WHAT THE EXERCISE ASKS:
Each entry is to be output precisely as it appears.

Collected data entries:
━━━━━━━━━━━━━━━━━━━━

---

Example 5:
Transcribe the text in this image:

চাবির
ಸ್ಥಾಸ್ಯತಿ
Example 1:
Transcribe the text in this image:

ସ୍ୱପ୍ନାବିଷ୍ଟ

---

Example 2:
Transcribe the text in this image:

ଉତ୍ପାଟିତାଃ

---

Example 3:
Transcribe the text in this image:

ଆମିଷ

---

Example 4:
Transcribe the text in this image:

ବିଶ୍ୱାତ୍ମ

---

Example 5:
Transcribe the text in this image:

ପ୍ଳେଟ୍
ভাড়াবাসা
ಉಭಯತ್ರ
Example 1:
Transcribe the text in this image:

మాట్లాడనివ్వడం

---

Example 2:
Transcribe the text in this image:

━━━━━━━━━━━━━━━━━━━━

TASK OUTPUT:
---

Example 5:
Transcribe the text in this image:

চাবির
ಸ್ಥಾಸ್ಯತಿ
Example 1:
Transcribe the text in this image:

ସ୍ୱପ୍ନାବିଷ୍ଟ

---

Example 2:
Transcribe the text in this image:

ଉତ୍ପାଟିତାଃ

---

Example 3:
Transcribe the text in this image:

ଆମିଷ

---

Example 4:
Transcribe the text in this image:

ବିଶ୍ୱାତ୍ମ

---

Example 5:
Transcribe the text in this image:

ପ୍ଳେଟ୍
ভাড়াবাসা
ಉಭಯತ್ರ
Example 1:
Transcribe the text in this image:

మాట్లాడనివ్వడం

---

Example 2:
Transcribe the text in this image:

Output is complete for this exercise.